**TRECHO PARA LEITURA**
◇ ◇ ◇ ◇
De acordo com Vilma, graças à contribuição do Temático – que está em fase de conclusão e é o segundo coordenado por ela sobre o tema –, a PrPC começa cada vez mais a aparecer na literatura científica não apenas pela importância nas doenças neurodegenerativas causadas por príons, mas também por sua relevância biológica.

“Nossos dados mostram que a PrPC modula negativamente a expressão e a ativação de outras proteínas como a integrina, resultando em um fenótipo mais agressivo. Os resultados indicam que a PrPC pode ter implicações importantes na modulação da formação de metástases”, disse à Agência FAPESP.

O grupo, segundo a pesquisadora, estudou o papel da PrPC na modulação de um processo tumoral utilizando culturas de células e modelos animais. Células mesenquimais de camundongos – que não continham a PrPC – foram transformadas para desenvolver tumores, apresentando taxas de crescimento semelhantes à da formação tumoral in vivo. Sobre essas células transformadas, o grupo pôde testar a modulação da proteína.

“Transformamos células que não tinham príon em células tumorais. Com isso, elas se tornaram particularmente agressivas e, quando injetadas na veia caudal dos animais, apresentaram colonização pulmonar. Não se trata de uma metástase, mas de uma característica experimental típica de uma célula agressiva”, explicou.

O estudo indica que a falta da PrPC na célula leva à ativação de outras proteínas que, por sua vez, tornam o tumor mais agressivo. “Em um neurônio normal, por exemplo, uma determinada proteína tem o papel de preservar a capacidade de a célula formar axônios e conexões. Mas em uma célula que foi transformada para ser tumoral, as modificações ocasionadas pela ausência da PrPC levaram a uma maior agressividade do tumor”, disse.
◇ ◇ ◇ ◇
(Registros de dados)
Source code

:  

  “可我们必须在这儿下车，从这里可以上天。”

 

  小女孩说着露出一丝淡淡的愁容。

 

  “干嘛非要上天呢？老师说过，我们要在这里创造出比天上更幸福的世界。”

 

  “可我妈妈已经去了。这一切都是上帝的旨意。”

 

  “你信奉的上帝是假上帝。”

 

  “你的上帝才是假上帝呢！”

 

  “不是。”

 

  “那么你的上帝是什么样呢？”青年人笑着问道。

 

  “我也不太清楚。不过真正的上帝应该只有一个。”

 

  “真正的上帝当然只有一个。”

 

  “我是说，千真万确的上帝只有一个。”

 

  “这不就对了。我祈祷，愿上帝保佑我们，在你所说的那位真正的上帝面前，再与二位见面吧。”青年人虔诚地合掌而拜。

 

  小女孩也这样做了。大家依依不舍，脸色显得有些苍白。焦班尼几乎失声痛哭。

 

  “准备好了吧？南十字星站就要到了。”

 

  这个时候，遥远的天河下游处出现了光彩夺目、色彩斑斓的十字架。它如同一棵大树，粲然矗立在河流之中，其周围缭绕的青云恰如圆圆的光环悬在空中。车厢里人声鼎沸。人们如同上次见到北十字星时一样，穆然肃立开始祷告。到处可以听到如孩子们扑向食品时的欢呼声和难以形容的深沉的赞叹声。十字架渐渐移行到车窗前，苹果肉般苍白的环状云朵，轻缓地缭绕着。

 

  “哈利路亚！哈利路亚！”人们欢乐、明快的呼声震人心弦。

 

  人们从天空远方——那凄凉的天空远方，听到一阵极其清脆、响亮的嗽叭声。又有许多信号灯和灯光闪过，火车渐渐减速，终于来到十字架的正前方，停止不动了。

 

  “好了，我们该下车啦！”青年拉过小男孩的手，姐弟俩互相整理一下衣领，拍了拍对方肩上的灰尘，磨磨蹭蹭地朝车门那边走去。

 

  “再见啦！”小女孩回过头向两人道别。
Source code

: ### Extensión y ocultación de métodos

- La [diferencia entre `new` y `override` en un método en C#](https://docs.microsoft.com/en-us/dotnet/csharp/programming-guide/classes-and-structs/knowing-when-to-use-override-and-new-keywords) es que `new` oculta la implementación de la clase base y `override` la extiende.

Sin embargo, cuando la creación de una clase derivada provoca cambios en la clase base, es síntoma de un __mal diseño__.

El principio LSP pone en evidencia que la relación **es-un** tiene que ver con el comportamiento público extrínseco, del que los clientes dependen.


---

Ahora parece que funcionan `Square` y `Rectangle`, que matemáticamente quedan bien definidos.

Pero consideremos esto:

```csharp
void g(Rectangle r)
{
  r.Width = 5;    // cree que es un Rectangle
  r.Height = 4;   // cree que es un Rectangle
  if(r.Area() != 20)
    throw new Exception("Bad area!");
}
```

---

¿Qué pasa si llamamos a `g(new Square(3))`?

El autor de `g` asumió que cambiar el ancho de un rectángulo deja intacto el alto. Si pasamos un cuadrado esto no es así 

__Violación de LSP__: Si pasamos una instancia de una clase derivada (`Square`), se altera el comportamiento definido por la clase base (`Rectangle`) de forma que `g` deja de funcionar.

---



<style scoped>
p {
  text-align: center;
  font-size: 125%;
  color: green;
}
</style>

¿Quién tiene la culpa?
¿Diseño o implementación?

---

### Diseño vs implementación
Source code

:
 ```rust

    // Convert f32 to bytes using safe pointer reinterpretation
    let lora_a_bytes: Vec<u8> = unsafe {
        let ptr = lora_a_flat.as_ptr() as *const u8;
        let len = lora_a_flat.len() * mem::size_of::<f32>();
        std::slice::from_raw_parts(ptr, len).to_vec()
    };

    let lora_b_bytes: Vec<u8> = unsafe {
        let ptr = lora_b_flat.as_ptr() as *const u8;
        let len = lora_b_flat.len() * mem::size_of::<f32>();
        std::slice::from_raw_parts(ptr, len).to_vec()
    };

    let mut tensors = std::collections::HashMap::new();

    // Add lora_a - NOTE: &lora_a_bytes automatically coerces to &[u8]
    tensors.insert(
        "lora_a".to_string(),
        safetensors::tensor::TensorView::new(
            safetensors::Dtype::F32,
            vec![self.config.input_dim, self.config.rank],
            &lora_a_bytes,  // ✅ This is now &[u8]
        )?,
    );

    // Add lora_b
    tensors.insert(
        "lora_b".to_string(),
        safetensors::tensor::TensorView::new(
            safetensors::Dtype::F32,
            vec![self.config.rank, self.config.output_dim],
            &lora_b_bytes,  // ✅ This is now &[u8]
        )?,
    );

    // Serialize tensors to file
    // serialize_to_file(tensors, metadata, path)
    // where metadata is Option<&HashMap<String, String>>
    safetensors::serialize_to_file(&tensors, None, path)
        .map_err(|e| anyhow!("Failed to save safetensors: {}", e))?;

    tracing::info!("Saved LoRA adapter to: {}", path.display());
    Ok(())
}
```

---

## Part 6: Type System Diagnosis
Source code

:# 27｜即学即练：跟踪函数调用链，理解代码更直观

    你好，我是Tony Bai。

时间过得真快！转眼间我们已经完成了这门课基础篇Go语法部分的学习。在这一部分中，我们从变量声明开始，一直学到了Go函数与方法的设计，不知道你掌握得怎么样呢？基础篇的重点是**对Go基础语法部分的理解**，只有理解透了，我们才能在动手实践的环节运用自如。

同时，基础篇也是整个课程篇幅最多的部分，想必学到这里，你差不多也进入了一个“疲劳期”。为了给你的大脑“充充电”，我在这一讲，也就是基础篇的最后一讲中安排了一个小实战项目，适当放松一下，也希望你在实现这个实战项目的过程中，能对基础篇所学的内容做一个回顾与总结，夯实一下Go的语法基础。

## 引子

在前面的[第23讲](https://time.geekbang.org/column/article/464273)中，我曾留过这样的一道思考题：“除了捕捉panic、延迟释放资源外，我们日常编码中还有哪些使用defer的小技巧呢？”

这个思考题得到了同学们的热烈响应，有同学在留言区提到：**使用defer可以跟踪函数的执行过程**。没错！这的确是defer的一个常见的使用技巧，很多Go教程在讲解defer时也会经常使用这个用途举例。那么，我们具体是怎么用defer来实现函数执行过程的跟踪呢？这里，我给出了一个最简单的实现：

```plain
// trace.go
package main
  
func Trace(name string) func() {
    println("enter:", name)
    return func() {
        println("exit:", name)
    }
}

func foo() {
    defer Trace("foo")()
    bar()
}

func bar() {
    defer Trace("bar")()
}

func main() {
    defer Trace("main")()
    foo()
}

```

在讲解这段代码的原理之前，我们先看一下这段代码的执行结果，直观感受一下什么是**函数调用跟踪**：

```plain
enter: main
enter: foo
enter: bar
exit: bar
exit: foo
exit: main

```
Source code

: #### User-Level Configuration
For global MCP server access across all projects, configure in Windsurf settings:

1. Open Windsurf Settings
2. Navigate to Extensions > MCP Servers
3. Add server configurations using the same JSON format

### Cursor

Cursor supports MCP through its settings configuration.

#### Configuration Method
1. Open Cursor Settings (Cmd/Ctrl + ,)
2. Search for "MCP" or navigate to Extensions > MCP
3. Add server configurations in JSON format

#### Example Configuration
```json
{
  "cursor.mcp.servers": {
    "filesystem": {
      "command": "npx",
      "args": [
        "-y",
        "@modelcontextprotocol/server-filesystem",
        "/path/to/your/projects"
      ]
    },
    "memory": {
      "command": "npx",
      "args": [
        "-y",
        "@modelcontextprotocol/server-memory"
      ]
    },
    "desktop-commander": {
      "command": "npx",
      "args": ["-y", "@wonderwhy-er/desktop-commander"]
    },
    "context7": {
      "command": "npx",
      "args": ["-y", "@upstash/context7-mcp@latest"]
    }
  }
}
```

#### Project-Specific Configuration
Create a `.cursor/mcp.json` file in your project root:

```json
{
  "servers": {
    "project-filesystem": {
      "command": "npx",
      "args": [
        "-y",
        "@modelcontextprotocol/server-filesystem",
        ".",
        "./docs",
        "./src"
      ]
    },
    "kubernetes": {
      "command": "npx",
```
◇ ◇ ◇ ◇
**TAREFA 1**
Resuma em duas frases o trecho sobre a proteína PrPC e os tumores.
**TAREFA 2**
Dê continuidade ao trecho sobre a proteína PrPC e os tumores, começando logo após a última frase apresentada.

**RESPOSTA 1**
Segundo Vilma, a PrPC aparece cada vez mais na literatura científica não só pela importância nas doenças neurodegenerativas causadas por príons, mas também por sua relevância biológica. Com culturas de células e modelos animais, o grupo verificou que a falta da PrPC leva à ativação de outras proteínas, como a integrina, o que torna o tumor mais agressivo e pode ter implicações na formação de metástases.

**RESPOSTA 2**
Mecanismo de compensação

Quando foram criadas as primeiras linhagens de animais que não produziam a PrPC, há cerca de 20 anos, não houve alteração aparente em seus organismos. “Naquela época havia duas hipóteses: ou a proteína não servia para nada, ou tinha uma função tão importante que precisava ser redundante – isto é, exercia sua ação para compensar uma função do sistema que tivesse sido desativada”, disse Vilma.

Há cerca de dois anos, um artigo produzido pelo grupo brasileiro demonstrou que os neurônios com PrPC tinham a mesma capacidade de produzir axônios que as células semelhantes, mas desprovidas da proteína. Os cientistas descobriram que isso ocorria porque existia um mecanismo compensatório.

“Naquele artigo, mostramos que as células que não possuem PrPC têm maior atividade de outra proteína, a integrina. Com isso, explicamos pela primeira vez por que não há grandes alterações quando se avalia os animais desprovidos da PrPC. No entanto, sabemos que a integrina também é muito importante para o processo tumoral”, afirmou.

Quando usaram um fibroblasto – célula do tecido conjuntivo – de um animal sem PrPC e o transformaram em célula tumoral, os cientistas viram que a presença da integrina fazia o tumor ficar mais agressivo. “Isso indica que a PrPC é uma proteína regulatória que, ao ser retirada do sistema, altera outras proteínas como a integrina. Normalmente isso não vai causar um tumor. Mas quando causamos o tumor no animal, se a PrPC estiver diminuída a célula fica mais agressiva”, destacou.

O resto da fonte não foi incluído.